Implications of New Jersey's DWI law
|Outline by Kenneth Vercammen|
First offender penalties increased P.L. 2003, CHAPTER 314
Previously, a person who drives with a blood alcohol concentration (BAC) of 0.10% or higher is considered guilty of drunk driving. The New Law, effective January 20, 2004, reduces the BAC that constitutes drunk driving to 0.08%. The basis for this reduction was that the federal government has statutorily mandated that each state establish driving with a BAC of 0.08% or higher as its per se drunk driving offense. Any state that fails to pass such a law will lose a percentage of its federal highway funding.

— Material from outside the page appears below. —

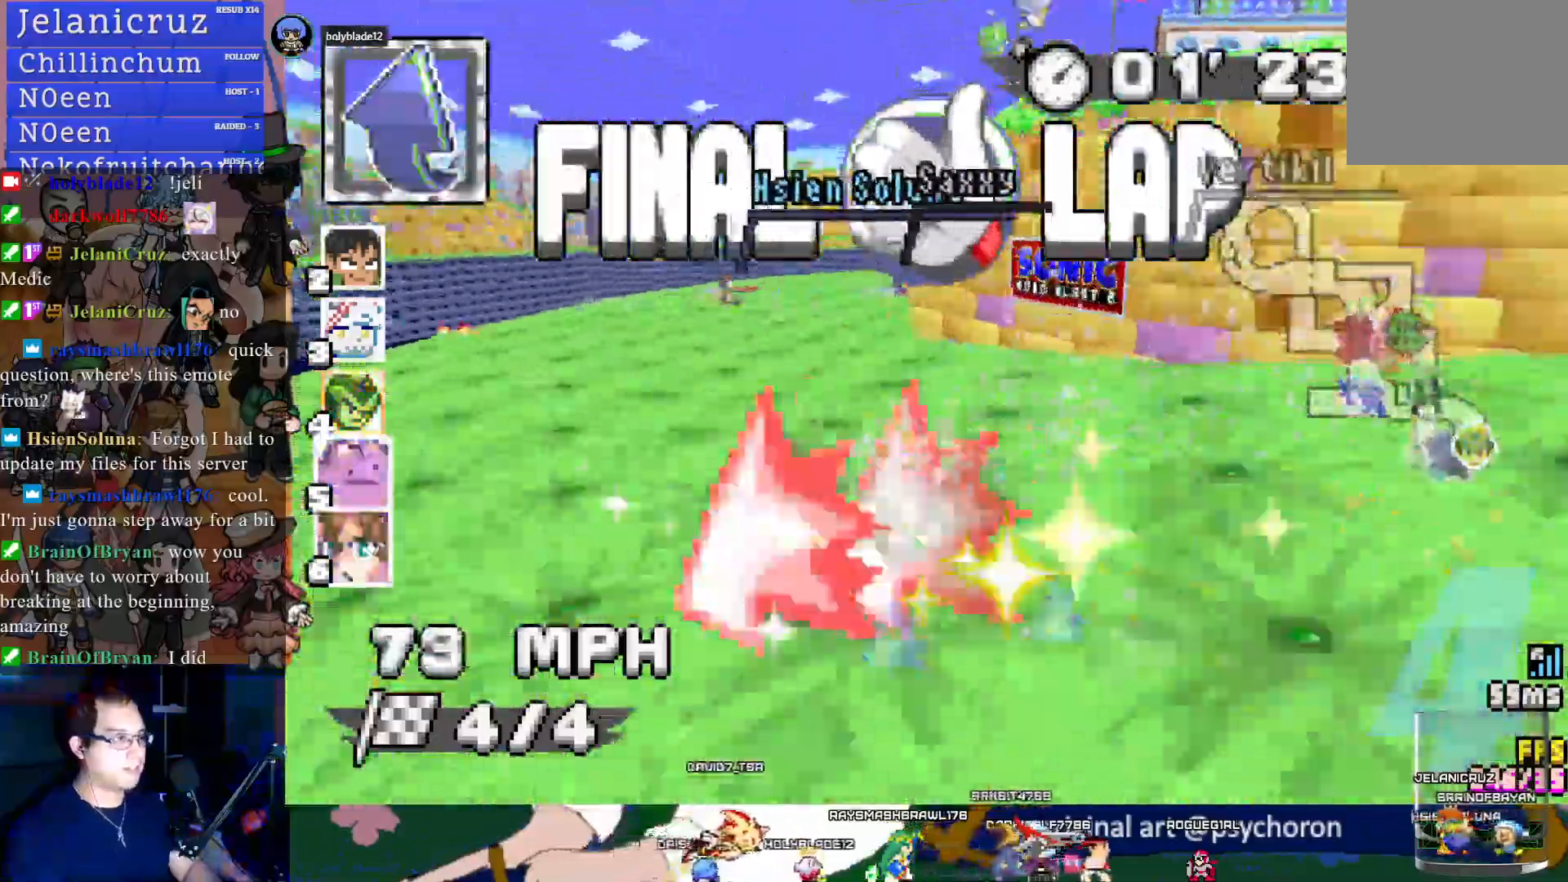
{"buttons": ["CROSS", "R1"], "left_stick": "down-right", "right_stick": "center", "events": [[83, "left_stick", "down-right"], [300, "R1", "up"], [400, "R1", "down"]]}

Under the Law's provisions, if the offender's BAC is 0.08% or higher but less than 0.10%, or if the offender operates a motor vehicle under the influence of intoxicating liquor, or if the offender permits another person under the influence of intoxicating liquor or with a BAC of 0.08% to 0.10% to operate a motor vehicle, the fine imposed would be $250 to $400 and the license suspension would be for three months.
The new law requires persons convicted of a third or subsequent drunk driving offense to be sentenced to a mandatory 180-day term of imprisonment in a county jail or workhouse, but provides that the court may reduce the term of imprisonment for each day, up to a total of 90 days, that the person participates in an alcohol inpatient rehabilitation program approved by the Intoxicated Driver Resource Center (IDRC).
Under old law, persons convicted of a third or subsequent offense of drunk driving are subject to 180 days imprisonment, except that the court may reduce this term by up to 90 days for each day served performing community service. Furthermore, these offenders may not be required to serve their term of imprisonment in the county jail or workhouse, but may serve such imprisonment in an inpatient rehabilitation program.
New REFUSAL Law- Persons who refuse to submit to a test lose their driver's license for seven months to one year for a first offense. Sentence can be concurrent or consecutive.
Previously, persons who commit a first offense of refusing to submit to a breathalyzer test after being arrested for drunk driving lose their license for six months. This bill would increase this period of license suspension to seven months to one year so that a first time offender would receive the same penalties that a drunk driver with a BAC of 0.10% receives.